EXTRACTED MATERIAL START

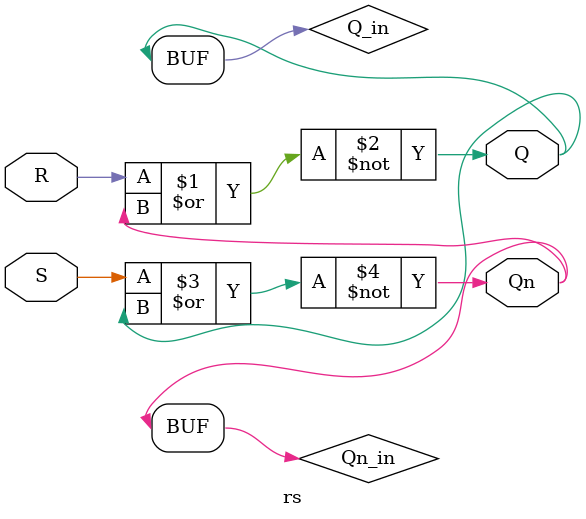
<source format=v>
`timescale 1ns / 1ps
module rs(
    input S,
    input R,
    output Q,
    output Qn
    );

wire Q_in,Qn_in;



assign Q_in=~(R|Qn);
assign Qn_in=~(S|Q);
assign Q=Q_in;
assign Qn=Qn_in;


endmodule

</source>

EXTRACTED MATERIAL END
EXTRACTED MATERIAL START

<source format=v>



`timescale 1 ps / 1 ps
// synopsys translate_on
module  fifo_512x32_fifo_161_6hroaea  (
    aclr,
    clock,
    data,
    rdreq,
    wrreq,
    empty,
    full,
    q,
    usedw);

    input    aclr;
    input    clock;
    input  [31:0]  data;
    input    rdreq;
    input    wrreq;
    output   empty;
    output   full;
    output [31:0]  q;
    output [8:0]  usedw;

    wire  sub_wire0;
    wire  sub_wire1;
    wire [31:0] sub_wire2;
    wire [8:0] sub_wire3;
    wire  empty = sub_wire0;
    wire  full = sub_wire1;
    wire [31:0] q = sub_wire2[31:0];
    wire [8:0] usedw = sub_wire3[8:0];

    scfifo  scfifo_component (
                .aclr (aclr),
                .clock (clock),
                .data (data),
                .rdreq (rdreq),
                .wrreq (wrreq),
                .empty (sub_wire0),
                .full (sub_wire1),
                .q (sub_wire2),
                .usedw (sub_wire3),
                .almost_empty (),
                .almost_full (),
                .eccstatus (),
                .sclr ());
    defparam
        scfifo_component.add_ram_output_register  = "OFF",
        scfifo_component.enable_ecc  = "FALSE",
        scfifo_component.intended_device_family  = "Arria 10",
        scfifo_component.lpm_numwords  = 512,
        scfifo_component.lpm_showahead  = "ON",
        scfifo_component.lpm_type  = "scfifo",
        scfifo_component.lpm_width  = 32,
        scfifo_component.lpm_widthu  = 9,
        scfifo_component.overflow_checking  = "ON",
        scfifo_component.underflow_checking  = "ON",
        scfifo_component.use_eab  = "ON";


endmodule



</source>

EXTRACTED MATERIAL END

## WORK INSTRUCTIONS
An answer is complete only when it holds every line above containing the string "timescale".

## RESPONSE TO THIS TASK
`timescale 1ns / 1ps
`timescale 1 ps / 1 ps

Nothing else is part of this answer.